■ Source records ■
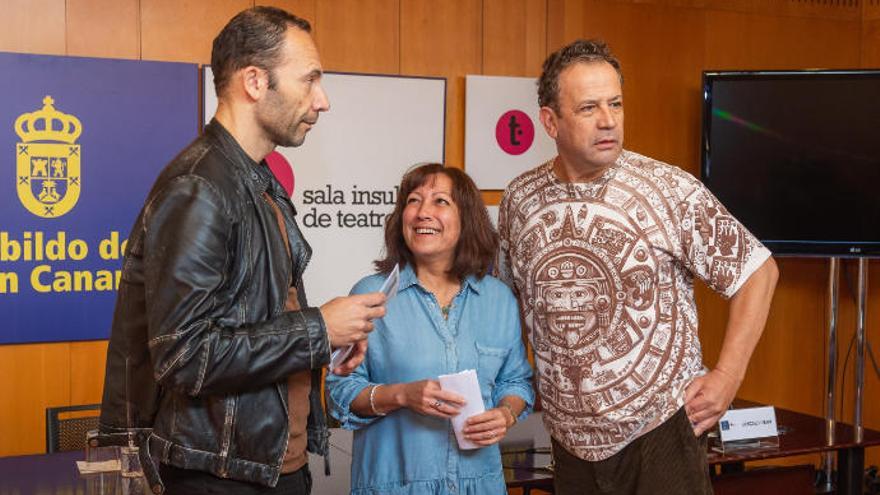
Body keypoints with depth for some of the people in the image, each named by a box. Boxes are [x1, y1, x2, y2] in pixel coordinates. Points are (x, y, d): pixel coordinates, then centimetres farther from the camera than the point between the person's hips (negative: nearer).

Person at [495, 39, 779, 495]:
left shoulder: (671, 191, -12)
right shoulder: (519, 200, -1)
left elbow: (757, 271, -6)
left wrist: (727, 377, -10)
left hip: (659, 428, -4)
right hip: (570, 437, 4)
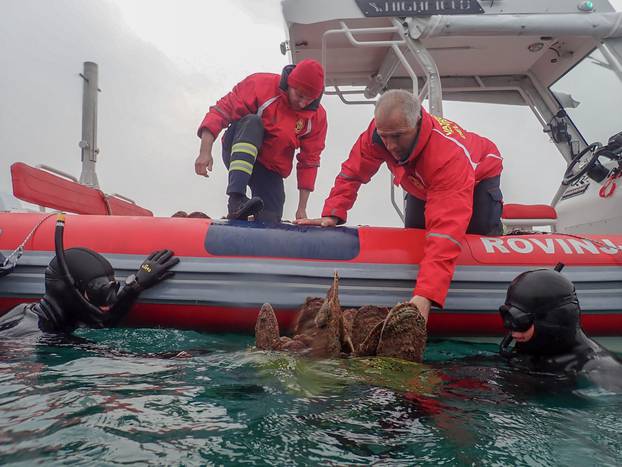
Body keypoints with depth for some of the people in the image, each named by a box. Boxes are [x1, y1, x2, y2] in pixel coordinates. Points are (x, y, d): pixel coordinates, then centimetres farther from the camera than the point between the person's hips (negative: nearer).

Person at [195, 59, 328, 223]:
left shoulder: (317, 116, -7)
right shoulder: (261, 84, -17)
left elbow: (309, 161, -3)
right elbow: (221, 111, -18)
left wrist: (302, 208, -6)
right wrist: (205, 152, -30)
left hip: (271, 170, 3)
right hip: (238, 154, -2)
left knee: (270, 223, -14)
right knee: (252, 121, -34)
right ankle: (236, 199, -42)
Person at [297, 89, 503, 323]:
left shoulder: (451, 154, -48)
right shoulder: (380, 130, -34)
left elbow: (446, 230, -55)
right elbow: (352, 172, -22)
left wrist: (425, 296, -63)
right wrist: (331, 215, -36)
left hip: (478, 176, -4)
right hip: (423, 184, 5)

--

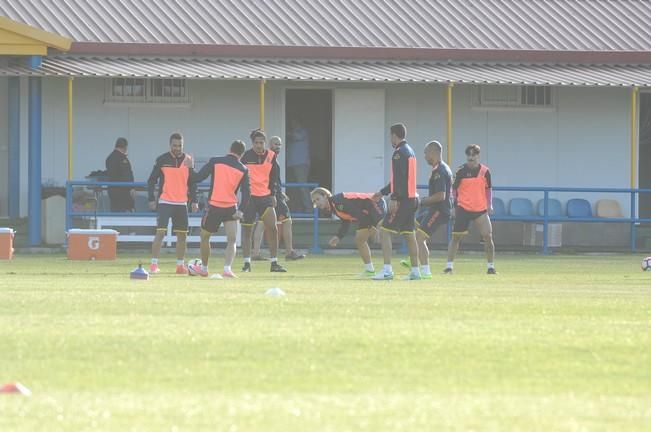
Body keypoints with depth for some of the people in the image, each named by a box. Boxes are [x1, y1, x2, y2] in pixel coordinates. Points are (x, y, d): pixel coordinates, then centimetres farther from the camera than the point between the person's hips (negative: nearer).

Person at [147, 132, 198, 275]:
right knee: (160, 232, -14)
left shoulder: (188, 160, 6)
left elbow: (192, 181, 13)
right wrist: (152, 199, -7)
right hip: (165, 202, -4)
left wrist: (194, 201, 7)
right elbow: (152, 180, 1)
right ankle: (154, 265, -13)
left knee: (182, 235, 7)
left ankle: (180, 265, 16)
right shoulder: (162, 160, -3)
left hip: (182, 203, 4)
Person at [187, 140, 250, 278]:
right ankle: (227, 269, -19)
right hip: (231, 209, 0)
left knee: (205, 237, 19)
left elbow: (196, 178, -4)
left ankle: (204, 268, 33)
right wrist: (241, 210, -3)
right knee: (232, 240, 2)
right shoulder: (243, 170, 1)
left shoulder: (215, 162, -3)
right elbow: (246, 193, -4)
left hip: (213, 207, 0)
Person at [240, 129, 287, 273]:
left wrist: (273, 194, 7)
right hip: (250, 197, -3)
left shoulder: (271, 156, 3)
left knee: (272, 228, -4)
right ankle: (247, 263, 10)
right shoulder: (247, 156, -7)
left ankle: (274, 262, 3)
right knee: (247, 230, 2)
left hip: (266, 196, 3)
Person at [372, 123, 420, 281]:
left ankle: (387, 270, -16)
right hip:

■ Problem to solve ■
Where the line holding "right shoulder: (162, 160, -3)" appears in the listing above, start reproducing exactly, and end with the line holding "left ankle: (274, 262, 3)".

■ Result of this exercise ■
right shoulder: (162, 160, -3)
left hip: (182, 203, 4)
Person at [187, 140, 250, 278]:
right ankle: (227, 269, -19)
right hip: (231, 209, 0)
left knee: (205, 237, 19)
left elbow: (196, 178, -4)
left ankle: (204, 268, 33)
right wrist: (241, 210, -3)
right knee: (232, 240, 2)
right shoulder: (243, 170, 1)
left shoulder: (215, 162, -3)
right elbow: (246, 193, -4)
left hip: (213, 207, 0)
Person at [240, 129, 287, 273]:
left wrist: (273, 194, 7)
right hip: (250, 197, -3)
left shoulder: (271, 156, 3)
left knee: (272, 228, -4)
right ankle: (247, 263, 10)
right shoulder: (247, 156, -7)
left ankle: (274, 262, 3)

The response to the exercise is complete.